Weaknesses: - significance and novelty: is quite similar to closely related work [13,14] (and maybe PathNet), but does not compare to them. -- The discussion says "the major difference between [13,14] and ours is that they treat their network depends on the task, which might not be suitable for online continual learning setting." So the only difference is that they may underperform. This paper either has to compare to [13,14] (especially [13] is very similar and open-source), or show numbers in efficiency (FLOPs, test time, etc) to show that they cannot be used efficiently. - claims and evaluation -- fairness of number of parameters: As far as I can tell, HAT has 7.1M params, A-GEM uses ResNet18 which is 11M params. This paper uses 43M params which is not fair. It is also not fair to say all methods have similar efficiency at test time, since multiple blocks in the same layer can be on. -- The exploration trick improved performance quite a lot. It is great that this paper did an ablation study, but since it has a lot of hyperparameters and design choices (why H^1/2 not H, why sigmoid, how are gamma/kappa/epsilon chosen), it is unclear how the design choices are made and how the hyperparameter was tuned, as this would tweak the balance between learning and remembering. An analysis of sensitivity to hyperparameters is preferred. -- The paper is not *entirely* an online method, since the model is pre-trained on the first task (with multiple epochs) to make NAS training work. --- Was line 253 epochs referring to this? Or did this paper train anything else with more than 1 epoch?

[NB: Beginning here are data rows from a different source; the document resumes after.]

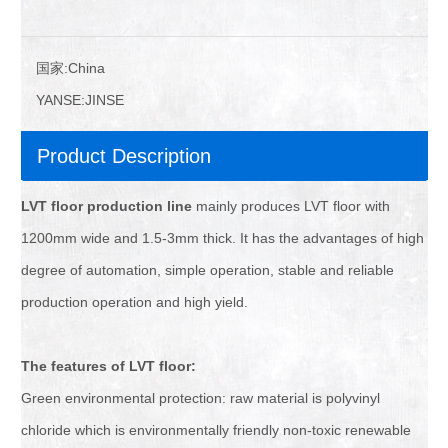
国家:
China
YANSE:
JINSE
Product Description
LVT floor production line
mainly produces LVT floor with
1200mm wide and 1.5-3mm thick. It has the advantages of high
degree of automation, simple operation, stable and reliable
production operation and high yield.
The
features of
LVT floor:
Green environmental protection: raw material is polyvinyl
chloride which is environmentally friendly non-toxic renewable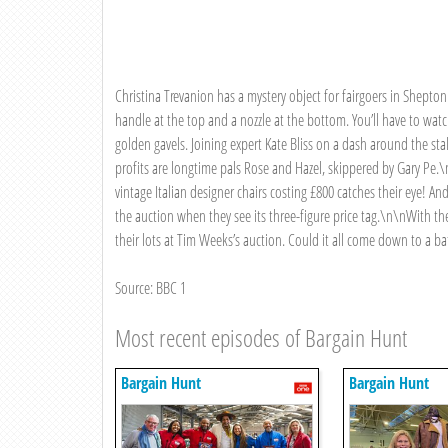
Christina Trevanion has a mystery object for fairgoers in Shepton
handle at the top and a nozzle at the bottom. You’ll have to wat
golden gavels. Joining expert Kate Bliss on a dash around the st
profits are longtime pals Rose and Hazel, skippered by Gary Pe.\
vintage Italian designer chairs costing £800 catches their eye! An
the auction when they see its three-figure price tag.\n\nWith thei
their lots at Tim Weeks’s auction. Could it all come down to a b
Source: BBC 1
Most recent episodes of Bargain Hunt
Bargain Hunt
Bargain Hunt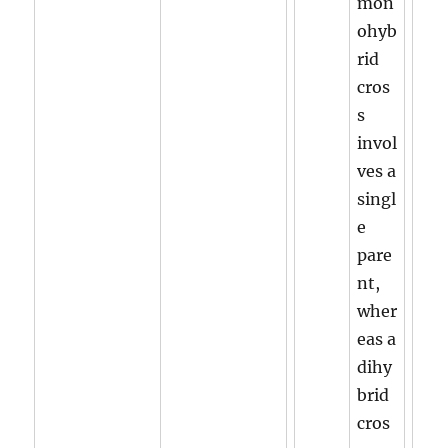
mon
ohyb
rid
cros
s
invol
ves a
singl
e
pare
nt,
wher
eas a
dihy
brid
cros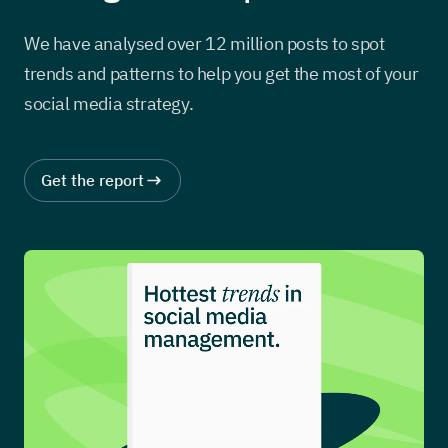
We have analysed over 12 million posts to spot
trends and patterns to help you get the most of your
social media strategy.
Get the report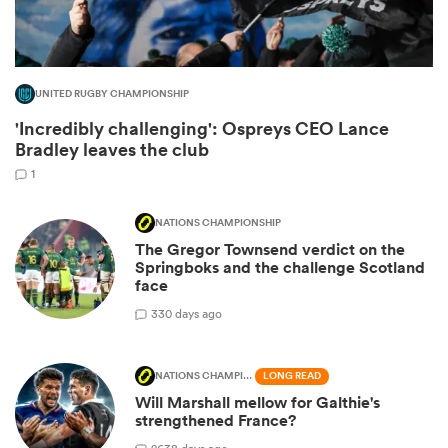
UNITED RUGBY CHAMPIONSHIP
'Incredibly challenging': Ospreys CEO Lance
Bradley leaves the club
1
NATIONS CHAMPIONSHIP
The Gregor Townsend verdict on the
ould
Springboks and the challenge Scotland
face
 NPC
3
30 days ago
NATIONS CHAMPIONSHIP
LONG READ
Will Marshall mellow for Galthie's
strengthened France?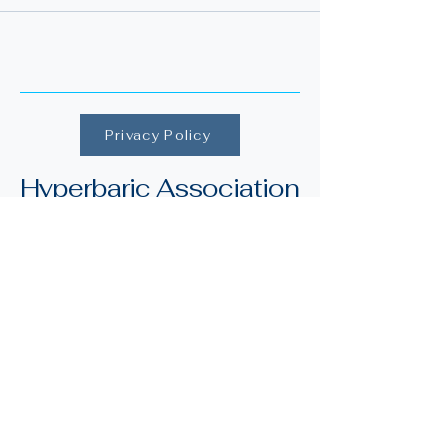
Privacy Policy
Hyperbaric Association
of Ireland
Merchant's Road,
Galway, Ireland
H91 YX82
info@irishhyperbaric.ie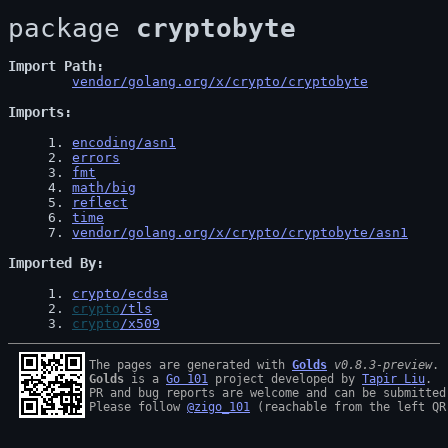
package 
cryptobyte
Import Path
vendor/golang.org/x/crypto/cryptobyte
Imports
1
. 
encoding/asn1
2
. 
errors
3
. 
fmt
4
. 
math/big
5
. 
reflect
6
. 
time
7
. 
vendor/golang.org/x/crypto/cryptobyte/asn1
Imported By
1
. 
crypto/ecdsa
2
. 
crypto
/tls
3
. 
crypto
/x509
The pages are generated with 
Golds
v0.8.3-preview
Golds
 is a 
Go 101
 project developed by 
Tapir Liu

Correctness: The claims, method, and empirical analysis is mostly correct (see weaknesses).

Clarity: There are several spots of vagueness: - How the blocks in the meta-graph are connected. Do they use different connection layers between blocks in neighboring layers? How is ResNet18 split in blocks? - Did this paper end up using L2 or EWC loss for the weights? - Line 218 contradicts with eq. 8 -- was A used or was C used?

Relation to Prior Work: Yes, but the reason for not comparing is lacking.

Reproducibility: No

Additional Feedback: The idea is fine and the results are nice, but the experiments are not very convincing for me to say that the proposed method outperforms prior work or closely related work on a fair ground. Please address the weakness section (everything except the "not entirely online" comment) with arguments or additional experiments. -------------------------------------- Update: The rebuttal adequately addresses most of my concerns except for hyperparameter sensitivity. Although please double check that your score increases 54.5->55.5 by decreasing number of parameters. Also please include the details (e.g. about how to do single-Path NAS) and address requested clarifications. I'm increasing the score.

Review 4

Summary and Contributions: They adopted the concept of "instance awareness" in the neural network to alleviate the catastrophic forgetting problem. They proposed a method to protect the path by restrticting the gradient updates of one instance from overriding past updates calculated from previous instances if these instances are not similar. Finally, they achieved the best results in CIFAR-10, CIFAR-100, and Tiny-ImageNet tests.

Strengths: The algorithm is novel. Also, they did not use the replay buffers, but it shows competitive results.

Weaknesses: The proposed method is good, but the experimental results are not convincing because they just compared the proposed algorithm with only four methods such as EWC, HAT, A-GEM, GSS-Greedy. They need to compare it to other state-of-the-art algorithms.

Correctness: Yes.

Clarity: It is easy to follow.

Relation to Prior Work: Yes.

Reproducibility: Yes

Additional Feedback: I will keep my score after reading the rebuttal.